Sign vandalized after MP Maxime Bernier calls out Winnipeg park for 'extreme multiculturalism'

Days after Conservative MP Maxime Bernier singled out a Winnipeg park named after a Pakistani leader in an attempt to demonstrate that multiculturalism has gone too far, the park's new sign was vandalized.

Pakistani group wants to send message to Bernier and his supporters after 'hurtful, saddening' act

The Jinnah Park sign appears to have been sawed off, in the same week that Conservative MP Maxime Bernier used the naming of the community park in South Pointe as a way to criticize what he called 'extreme multiculturalism.' (Submitted)

Days after Conservative MP Maxime Bernier singled out a Winnipeg park named after a Pakistani leader in an attempt to demonstrate that multiculturalism has gone too far, the park's new sign was vandalized.

Masroor Khan, who campaigned to give the new park its name, was told Friday that the sign bearing that name — Jinnah Park — was knocked off its perch and left lying against a tree.

The discarded wooden stumps suggest the sign's poles were sawed off.

"It's very hurtful and saddening to see," said Khan, standing metres from where the sign once stood in Winnipeg's South Pointe community.

He wants to send a message to Bernier, his supporters and everyone else in Canada that hatred has no place in this country. The city's Pakistani community will host a celebration of diversity at the park on Sunday.

● Tasks
a: Can you summarize the article about the Jinnah Park sign in two sentences?
b: Continue the news story about the Jinnah Park sign from its final sentence.

● Data extract
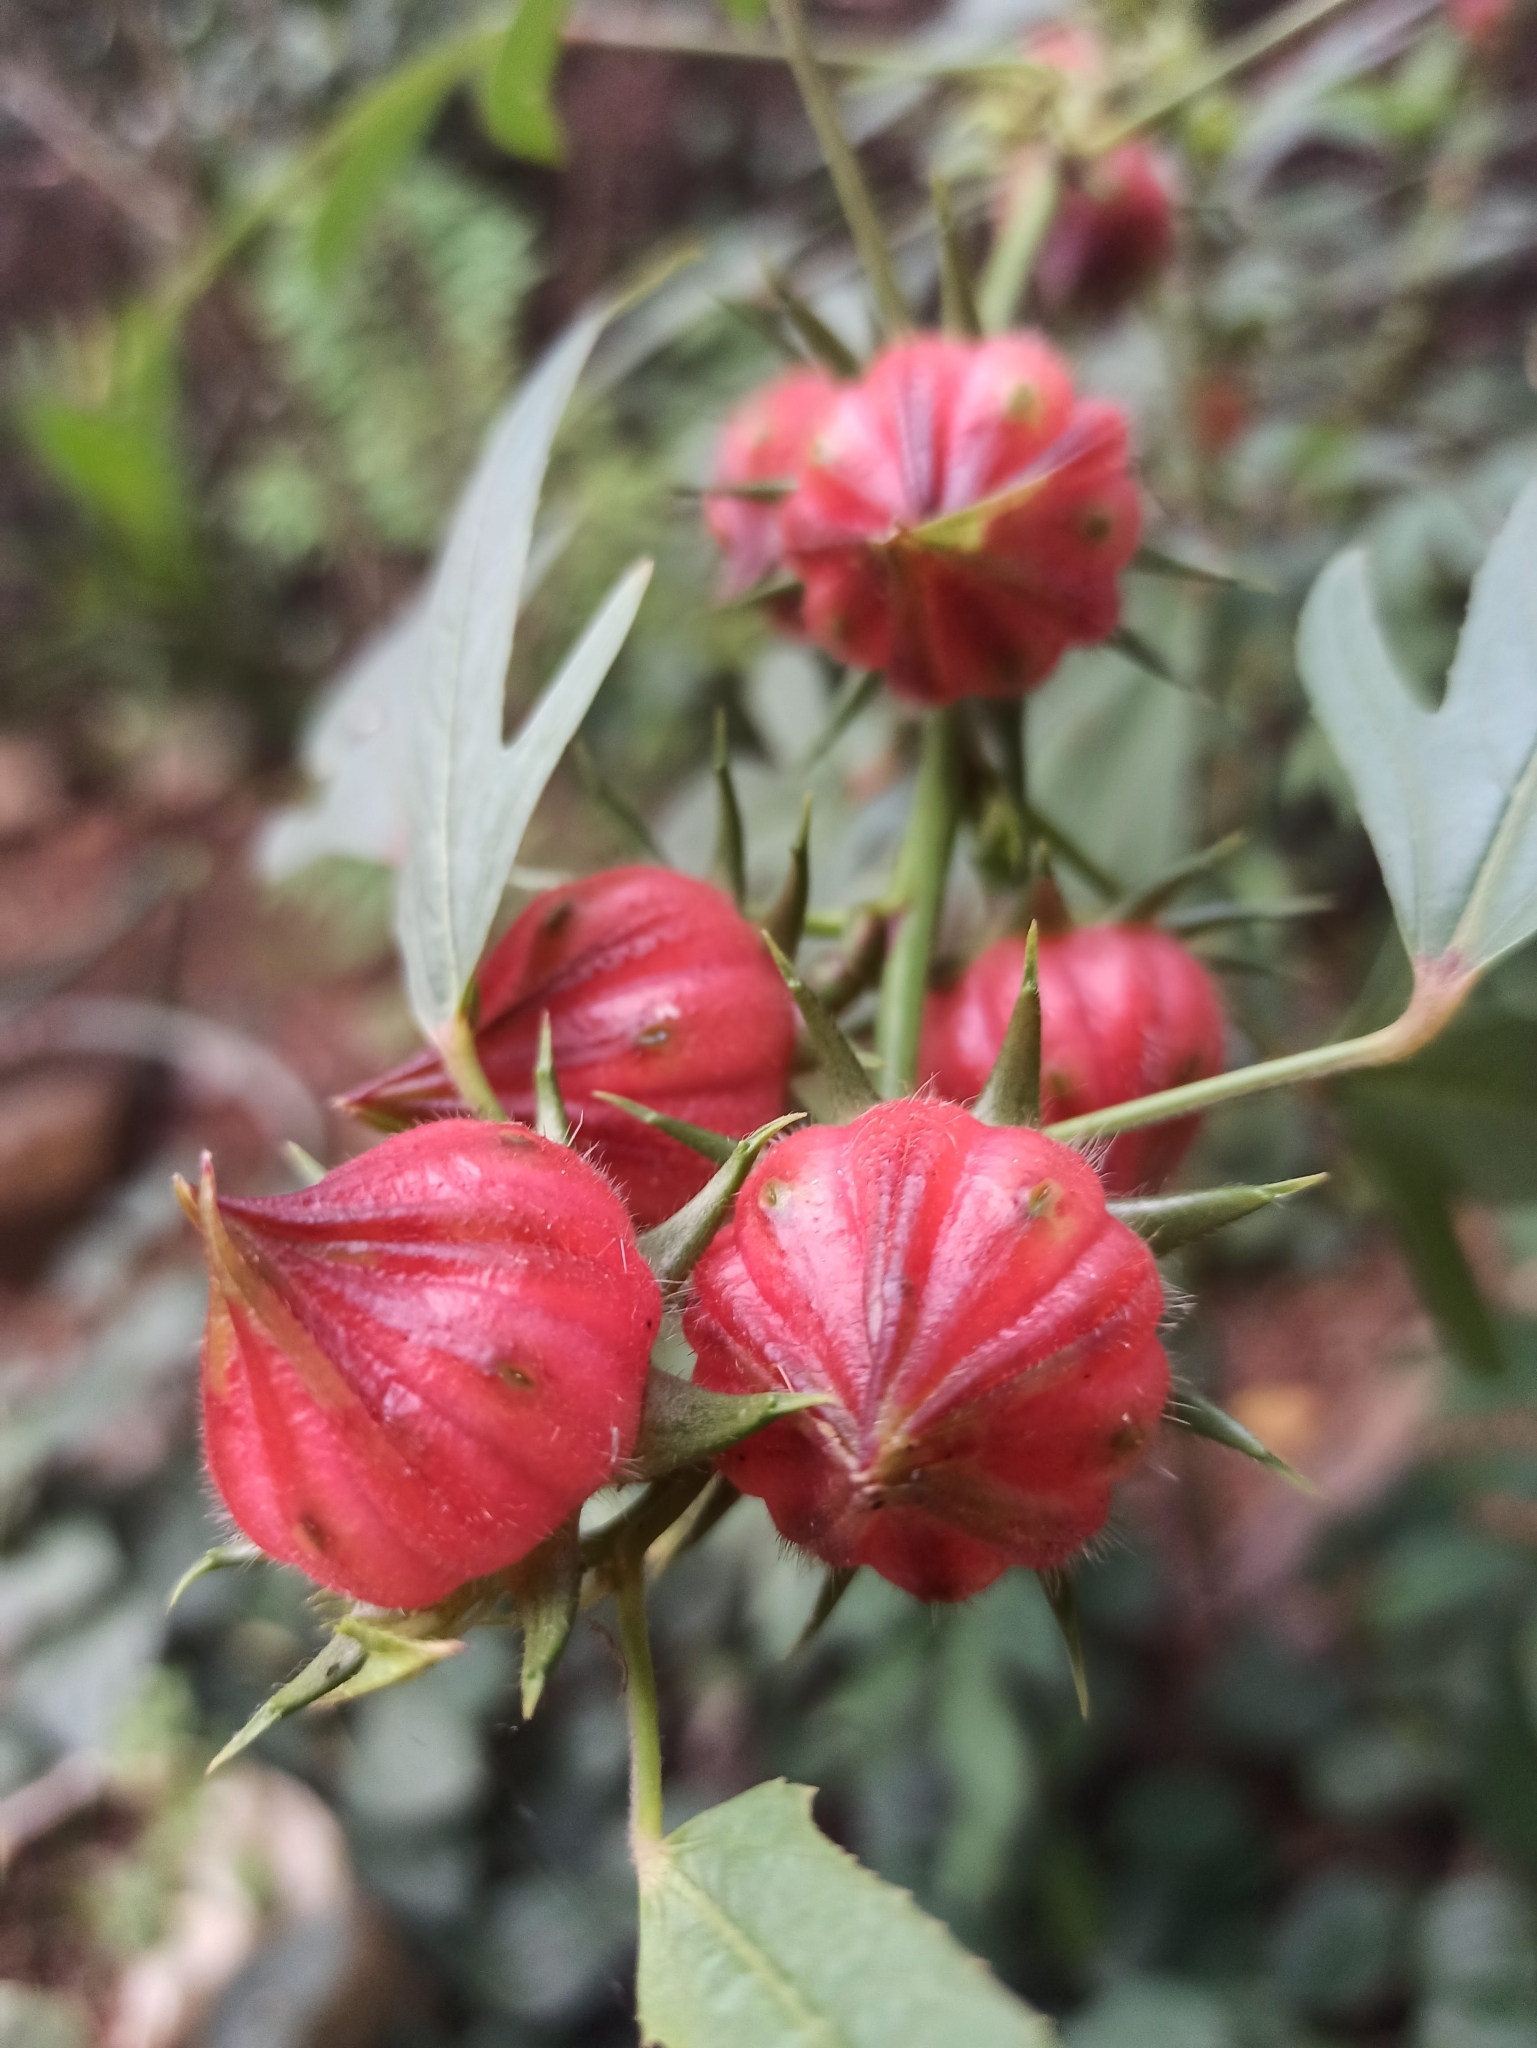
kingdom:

---

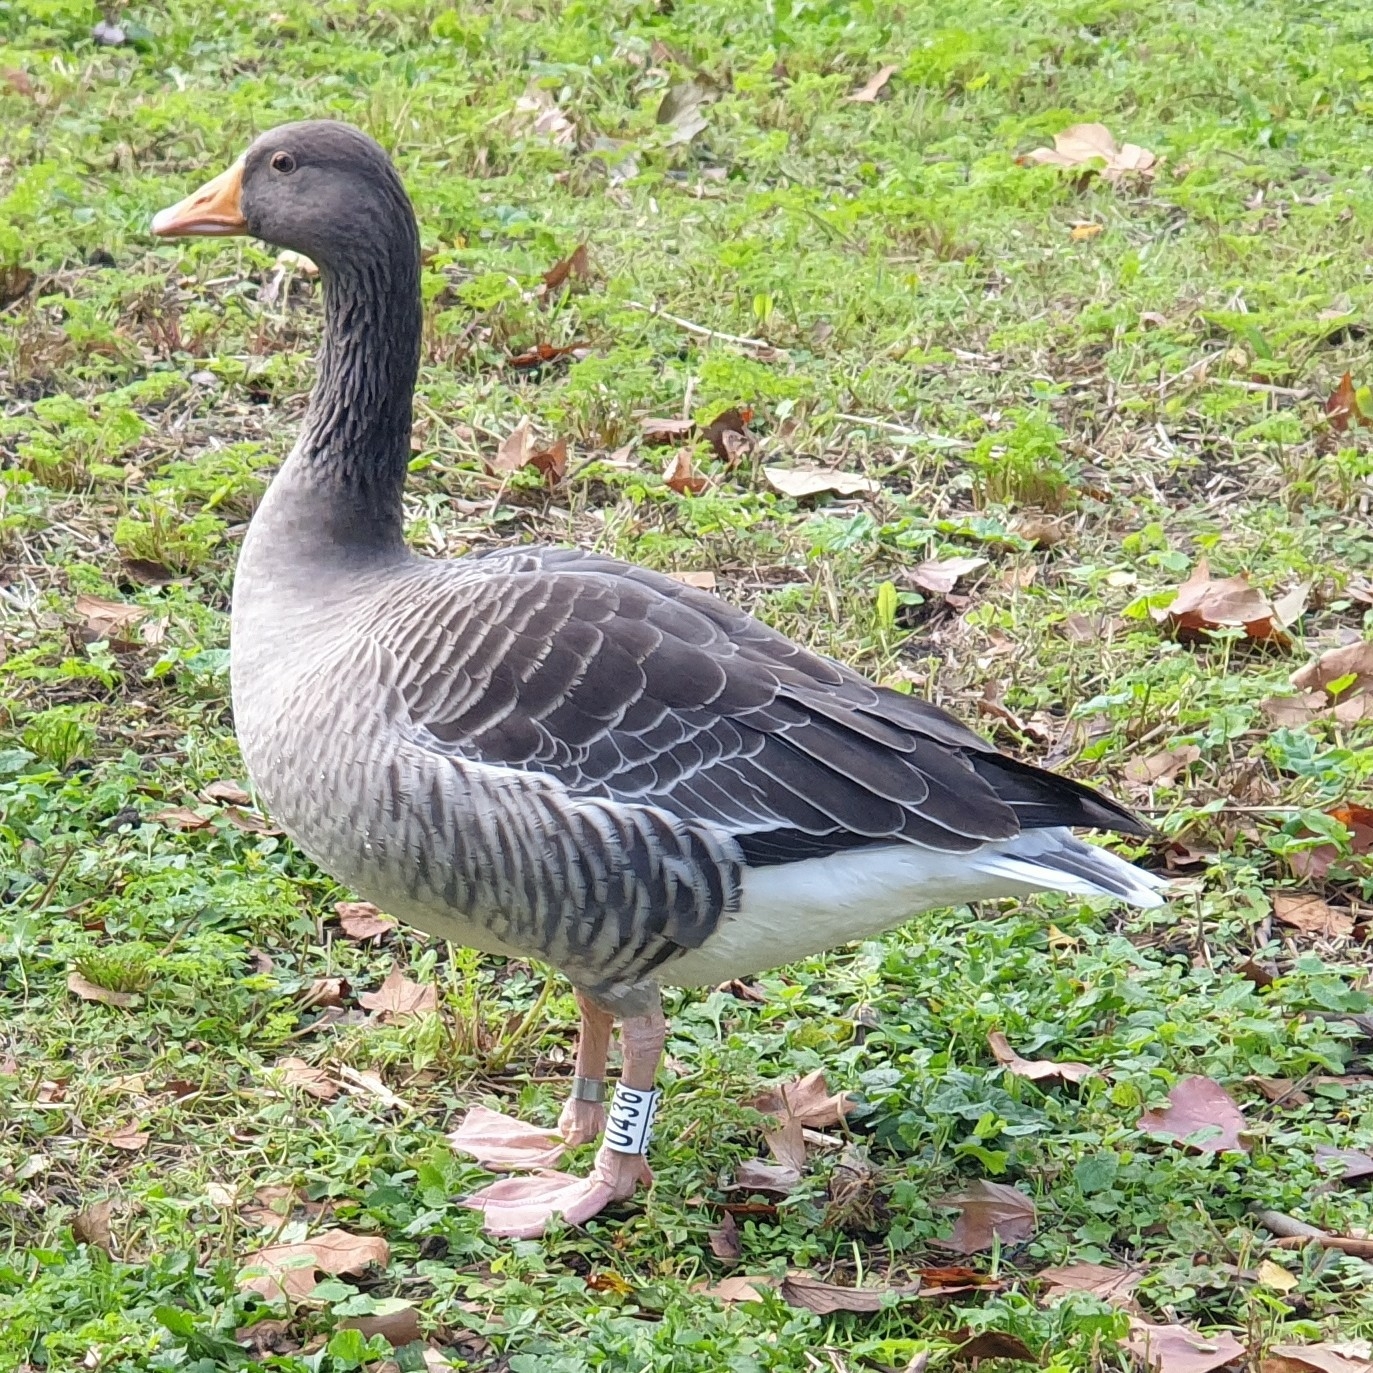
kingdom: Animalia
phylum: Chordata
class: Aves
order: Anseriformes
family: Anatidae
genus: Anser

● Solved tasks
a: Days after Conservative MP Maxime Bernier pointed to Winnipeg's Jinnah Park, named after a Pakistani leader, as a sign that multiculturalism had gone too far, the park's new sign was knocked down, apparently with its poles sawed off. Masroor Khan, who campaigned for the name, called the act hurtful and saddening and wants to tell Bernier, his supporters and all of Canada that hatred has no place in the country, and the city's Pakistani community will host a celebration of diversity at the park on Sunday.

b:
"We should be giving a message of peace and love as a revenge, as an answer," said Khan.

In a tweet posted Tuesday, Bernier suggested it was an odd dichotomy that Victoria would take down a statue of Canada's first prime minister, Sir John A. Macdonald, as Winnipeg recently dedicated a park to Muhammad Ali Jinnah, the founder of the modern state of Pakistan.

Bernier described it as an example of "extreme Liberal multiculturalism."

The former Conservative leadership contender also argued that the partition of India, which led to the creation of Pakistan in 1947, killed nearly one million people.​ Bernier's remarks, made on Pakistan Independence Day, came after a series of his tweets last weekend was roundly disparaged for stoking racist and xenophobic tensions.

Conservative Ontario Sen. Salma Ataullahjan, who is Pakistani-Canadian, believes the vandalism is the result of the 'divisive rhetoric that has been taking place.' (Submitted)

He has since defended himself by tweeting he did not intend to criticize diversity itself, but rather "ever more of it."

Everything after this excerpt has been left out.